|Spokas, Kurt - UNIV OF MINNESOTA|
|Wang, Dong - UNIV OF MINNESOTA|
Submitted to: Journal of Soil Biology and Biochemistry
Publication Type: Peer Reviewed Journal
Publication Acceptance Date: August 21, 2004
Publication Date: March 3, 2005
Citation: Spokas, K., Wang, D., Venterea, R.T. 2005. Greenhouse gas production and emission from a forest nursery soil: Effects of fumigation with chloropicrin and methyl isothiocyanate. Journal of Soil Biology and Biochemistry. 37:475-485. Interpretive Summary: Agricultural pesticides that are applied in gaseous form may subsequently escape to the atmosphere and have various environmental impacts. Several of these so-called 'fumigants' are currently being evaluated as replacements for methyl bromide (MeBr), which has been slated to be phased out due to it's potential role in stratospheric ozone depletion. The current study examined the effect of two potential MeBr alternative fumigants on the production and emission of greenhouse gases from soil to the atmosphere. The effects of chloropicrin (CP) and methyl isothiocyanate (MITC) on emissions of methane (CH4), nitrous oxide (N2O), and carbon dioxide (CO2) were examined in a forest nursery soil.
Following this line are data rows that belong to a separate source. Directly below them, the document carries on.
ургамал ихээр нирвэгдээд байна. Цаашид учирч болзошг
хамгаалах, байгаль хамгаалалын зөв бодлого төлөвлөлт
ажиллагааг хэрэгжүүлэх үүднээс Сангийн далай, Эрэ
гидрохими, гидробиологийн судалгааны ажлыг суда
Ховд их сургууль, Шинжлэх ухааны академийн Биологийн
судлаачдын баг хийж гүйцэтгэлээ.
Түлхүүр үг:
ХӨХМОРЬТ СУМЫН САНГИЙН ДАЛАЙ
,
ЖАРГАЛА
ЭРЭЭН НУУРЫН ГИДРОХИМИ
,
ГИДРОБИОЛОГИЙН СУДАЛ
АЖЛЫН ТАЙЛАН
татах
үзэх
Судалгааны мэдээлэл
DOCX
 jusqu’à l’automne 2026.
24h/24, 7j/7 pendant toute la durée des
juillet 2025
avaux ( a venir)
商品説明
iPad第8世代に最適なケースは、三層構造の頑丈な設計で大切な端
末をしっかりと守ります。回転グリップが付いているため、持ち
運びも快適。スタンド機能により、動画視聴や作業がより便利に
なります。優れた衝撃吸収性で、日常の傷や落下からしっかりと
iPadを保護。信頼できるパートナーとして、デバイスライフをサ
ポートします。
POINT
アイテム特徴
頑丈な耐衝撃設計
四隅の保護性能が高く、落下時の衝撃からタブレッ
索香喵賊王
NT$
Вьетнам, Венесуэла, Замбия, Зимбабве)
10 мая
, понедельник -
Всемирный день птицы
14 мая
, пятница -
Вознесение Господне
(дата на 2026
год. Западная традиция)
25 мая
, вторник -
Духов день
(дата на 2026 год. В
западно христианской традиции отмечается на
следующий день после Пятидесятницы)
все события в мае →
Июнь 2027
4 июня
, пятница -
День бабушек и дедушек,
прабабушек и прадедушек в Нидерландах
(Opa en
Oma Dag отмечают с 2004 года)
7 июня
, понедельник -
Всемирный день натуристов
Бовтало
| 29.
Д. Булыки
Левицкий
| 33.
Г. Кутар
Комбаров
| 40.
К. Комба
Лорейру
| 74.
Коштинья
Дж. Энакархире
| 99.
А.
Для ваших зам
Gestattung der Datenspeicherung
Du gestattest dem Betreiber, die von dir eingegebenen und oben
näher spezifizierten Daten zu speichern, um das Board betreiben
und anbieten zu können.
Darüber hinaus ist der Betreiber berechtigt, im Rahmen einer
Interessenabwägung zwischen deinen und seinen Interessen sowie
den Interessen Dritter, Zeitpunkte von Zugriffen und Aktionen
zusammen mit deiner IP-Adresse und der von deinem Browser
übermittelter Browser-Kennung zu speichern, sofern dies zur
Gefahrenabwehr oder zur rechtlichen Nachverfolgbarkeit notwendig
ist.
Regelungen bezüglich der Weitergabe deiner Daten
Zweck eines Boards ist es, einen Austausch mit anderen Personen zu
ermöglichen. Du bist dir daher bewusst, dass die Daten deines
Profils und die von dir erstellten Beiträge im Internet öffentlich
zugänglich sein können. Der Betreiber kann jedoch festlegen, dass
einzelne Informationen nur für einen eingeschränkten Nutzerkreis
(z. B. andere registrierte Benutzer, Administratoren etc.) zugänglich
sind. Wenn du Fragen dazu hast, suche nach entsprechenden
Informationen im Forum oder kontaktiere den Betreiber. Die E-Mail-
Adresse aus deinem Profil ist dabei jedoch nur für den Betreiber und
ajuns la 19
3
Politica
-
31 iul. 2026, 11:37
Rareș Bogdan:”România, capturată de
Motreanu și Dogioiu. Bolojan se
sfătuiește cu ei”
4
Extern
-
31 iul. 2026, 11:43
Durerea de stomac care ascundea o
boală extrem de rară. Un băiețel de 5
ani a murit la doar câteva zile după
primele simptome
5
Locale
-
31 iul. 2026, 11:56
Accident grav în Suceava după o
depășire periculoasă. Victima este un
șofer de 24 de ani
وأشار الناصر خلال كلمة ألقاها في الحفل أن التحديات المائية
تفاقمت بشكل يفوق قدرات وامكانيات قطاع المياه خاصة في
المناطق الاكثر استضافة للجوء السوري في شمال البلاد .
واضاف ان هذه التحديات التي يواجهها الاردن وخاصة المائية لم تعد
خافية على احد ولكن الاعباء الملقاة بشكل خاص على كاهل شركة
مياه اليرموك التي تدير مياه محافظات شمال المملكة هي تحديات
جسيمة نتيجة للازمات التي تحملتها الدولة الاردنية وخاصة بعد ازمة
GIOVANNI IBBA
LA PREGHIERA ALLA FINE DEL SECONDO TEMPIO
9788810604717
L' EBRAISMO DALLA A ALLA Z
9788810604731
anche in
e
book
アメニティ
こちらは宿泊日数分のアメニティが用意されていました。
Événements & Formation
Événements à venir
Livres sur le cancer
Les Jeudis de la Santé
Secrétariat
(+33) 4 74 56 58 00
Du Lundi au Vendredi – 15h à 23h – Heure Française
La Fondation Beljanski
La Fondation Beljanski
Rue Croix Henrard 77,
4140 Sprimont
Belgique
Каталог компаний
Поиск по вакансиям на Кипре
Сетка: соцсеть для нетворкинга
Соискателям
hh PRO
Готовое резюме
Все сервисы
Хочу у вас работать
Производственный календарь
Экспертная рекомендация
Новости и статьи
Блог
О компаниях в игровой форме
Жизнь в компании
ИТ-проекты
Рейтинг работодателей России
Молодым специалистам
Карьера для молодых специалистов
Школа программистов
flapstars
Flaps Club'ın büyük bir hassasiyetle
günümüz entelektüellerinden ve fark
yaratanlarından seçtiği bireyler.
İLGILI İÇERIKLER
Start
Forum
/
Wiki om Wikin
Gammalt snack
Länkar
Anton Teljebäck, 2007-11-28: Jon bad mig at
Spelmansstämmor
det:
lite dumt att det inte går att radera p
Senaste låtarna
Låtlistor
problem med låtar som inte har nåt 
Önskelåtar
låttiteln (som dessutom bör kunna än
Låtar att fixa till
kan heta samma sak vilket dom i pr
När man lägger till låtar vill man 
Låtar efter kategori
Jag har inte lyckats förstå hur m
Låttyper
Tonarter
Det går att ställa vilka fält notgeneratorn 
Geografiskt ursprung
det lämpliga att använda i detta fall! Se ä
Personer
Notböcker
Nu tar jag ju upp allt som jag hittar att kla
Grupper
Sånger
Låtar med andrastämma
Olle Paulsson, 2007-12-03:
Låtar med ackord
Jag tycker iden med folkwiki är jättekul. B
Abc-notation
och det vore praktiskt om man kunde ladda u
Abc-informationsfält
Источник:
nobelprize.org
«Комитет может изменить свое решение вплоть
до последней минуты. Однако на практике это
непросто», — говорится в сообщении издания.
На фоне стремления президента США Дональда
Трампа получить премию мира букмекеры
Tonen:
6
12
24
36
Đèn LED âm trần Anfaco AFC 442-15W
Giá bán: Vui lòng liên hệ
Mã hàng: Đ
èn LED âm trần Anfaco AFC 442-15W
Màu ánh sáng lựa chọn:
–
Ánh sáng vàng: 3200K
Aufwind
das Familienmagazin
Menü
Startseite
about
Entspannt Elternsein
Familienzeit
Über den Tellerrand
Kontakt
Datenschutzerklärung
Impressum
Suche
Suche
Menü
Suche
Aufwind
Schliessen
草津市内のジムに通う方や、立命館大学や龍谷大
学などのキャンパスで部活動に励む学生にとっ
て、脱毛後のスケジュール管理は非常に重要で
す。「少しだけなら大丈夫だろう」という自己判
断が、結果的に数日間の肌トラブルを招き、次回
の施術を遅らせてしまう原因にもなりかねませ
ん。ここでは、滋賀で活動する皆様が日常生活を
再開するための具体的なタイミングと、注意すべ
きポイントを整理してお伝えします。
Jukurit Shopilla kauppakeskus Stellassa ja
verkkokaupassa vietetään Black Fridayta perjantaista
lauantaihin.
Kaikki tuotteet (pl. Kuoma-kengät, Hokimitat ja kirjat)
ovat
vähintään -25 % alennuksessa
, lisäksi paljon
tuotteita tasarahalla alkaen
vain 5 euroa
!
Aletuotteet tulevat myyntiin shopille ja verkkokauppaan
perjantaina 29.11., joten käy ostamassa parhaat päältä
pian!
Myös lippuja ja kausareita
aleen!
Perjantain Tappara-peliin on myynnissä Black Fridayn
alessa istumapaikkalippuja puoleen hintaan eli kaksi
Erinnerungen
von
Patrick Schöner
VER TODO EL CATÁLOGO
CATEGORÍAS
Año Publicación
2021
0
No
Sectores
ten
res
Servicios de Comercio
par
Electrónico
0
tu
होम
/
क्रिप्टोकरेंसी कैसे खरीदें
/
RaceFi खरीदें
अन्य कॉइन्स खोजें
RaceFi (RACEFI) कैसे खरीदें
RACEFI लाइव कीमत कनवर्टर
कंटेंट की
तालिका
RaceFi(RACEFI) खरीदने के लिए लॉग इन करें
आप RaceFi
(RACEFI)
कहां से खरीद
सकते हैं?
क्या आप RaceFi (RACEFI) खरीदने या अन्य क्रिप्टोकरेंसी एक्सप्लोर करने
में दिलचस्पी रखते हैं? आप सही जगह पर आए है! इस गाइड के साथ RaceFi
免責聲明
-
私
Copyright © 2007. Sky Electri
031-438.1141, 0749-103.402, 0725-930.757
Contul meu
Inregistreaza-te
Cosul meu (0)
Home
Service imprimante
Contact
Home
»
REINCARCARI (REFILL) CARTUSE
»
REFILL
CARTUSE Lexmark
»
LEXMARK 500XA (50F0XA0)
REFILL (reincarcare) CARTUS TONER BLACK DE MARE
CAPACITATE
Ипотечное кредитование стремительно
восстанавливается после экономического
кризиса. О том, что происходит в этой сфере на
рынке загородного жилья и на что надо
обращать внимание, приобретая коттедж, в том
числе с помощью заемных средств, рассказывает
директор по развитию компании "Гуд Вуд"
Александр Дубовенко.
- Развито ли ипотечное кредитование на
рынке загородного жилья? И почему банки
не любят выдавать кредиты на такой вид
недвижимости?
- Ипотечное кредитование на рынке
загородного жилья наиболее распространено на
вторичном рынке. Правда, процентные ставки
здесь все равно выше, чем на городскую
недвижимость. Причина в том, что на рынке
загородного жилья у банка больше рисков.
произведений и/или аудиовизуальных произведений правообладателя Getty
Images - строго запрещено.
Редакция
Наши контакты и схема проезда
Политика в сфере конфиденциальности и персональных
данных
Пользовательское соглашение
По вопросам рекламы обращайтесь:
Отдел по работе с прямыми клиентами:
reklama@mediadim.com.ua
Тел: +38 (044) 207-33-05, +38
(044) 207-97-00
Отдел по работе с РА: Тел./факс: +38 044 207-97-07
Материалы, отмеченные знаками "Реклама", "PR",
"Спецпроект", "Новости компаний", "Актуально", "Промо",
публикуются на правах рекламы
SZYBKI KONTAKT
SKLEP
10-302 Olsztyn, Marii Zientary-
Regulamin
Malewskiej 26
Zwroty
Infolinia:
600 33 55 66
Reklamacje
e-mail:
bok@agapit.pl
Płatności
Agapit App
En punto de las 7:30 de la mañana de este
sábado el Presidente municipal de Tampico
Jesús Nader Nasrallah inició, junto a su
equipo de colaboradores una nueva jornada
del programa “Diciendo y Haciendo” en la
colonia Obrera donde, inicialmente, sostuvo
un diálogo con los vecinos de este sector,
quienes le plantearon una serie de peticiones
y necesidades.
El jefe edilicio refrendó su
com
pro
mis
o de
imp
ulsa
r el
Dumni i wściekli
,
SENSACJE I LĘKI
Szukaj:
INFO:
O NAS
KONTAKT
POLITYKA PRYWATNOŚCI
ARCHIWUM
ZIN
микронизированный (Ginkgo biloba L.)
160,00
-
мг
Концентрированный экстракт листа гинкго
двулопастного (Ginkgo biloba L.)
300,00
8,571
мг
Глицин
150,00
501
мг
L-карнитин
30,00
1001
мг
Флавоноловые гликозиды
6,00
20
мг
Following field fumigation, emissions of CH4 and CO2 were unaffected. However, both fumigants increased N2O emissions rates significantly compared to non-fumigated controls. Production of N2O was also stimulated by CP in aerobic laboratory incubation studies. The current findings suggest that these particular MeBr alternatives, while potentially mitigating impacts on stratospheric ozone depletion, may have other important consequences. The potential of these fumigants for causing increases in emissions of N2O, which is a very potent greenhouse gas, may need to be considered by policy-makers and scientists in their evaluation of MeBr alternatives.
Technical Abstract: Soil fumigation is commonly used to control soil-borne pathogens and weeds. Our aim was to examine the effects of soil fumigation with chloropicrin (CP) and methyl isothiocyanate (MITC) on CH4, N2O and CO2 production and emission. These effects on a SE USA forest nursery soil were examined in field and laboratory experiments. Following field fumigation, CH4 surface emissions and concentrations in the soil atmosphere were unaffected. Both fumigants increased N2O emissions rates significantly compared to non-fumigated controls, and the effects were still evident after 48 d. These findings are in contrast to fertilizer-induced N2O emissions, which generally return to background rates within 2 wk after application. Depths of N2O production were different for the two fumigants as determined by soil gas sampling, suggesting fumigant-specific stimulation mechanisms. CO2 emissions (0-15 d) were not altered significantly, although sub-surface CO2 concentrations did increase following fumigation in both treatments and remained elevated for CP treatment on d 48. CP-induced N2O production was also stimulated in aerobic laboratory incubation studies, with surface soils exhibiting 10 to 100-fold greater production rates. MITC and a combination of CP/MITC also stimulated N2O production, but the effect was significantly less than for CP alone. MITC suppressed and CP did not effect CO2 production in the laboratory incubation. By comparing sterilized to non-sterile soils, >95% of these effects appear to be of biotic origin.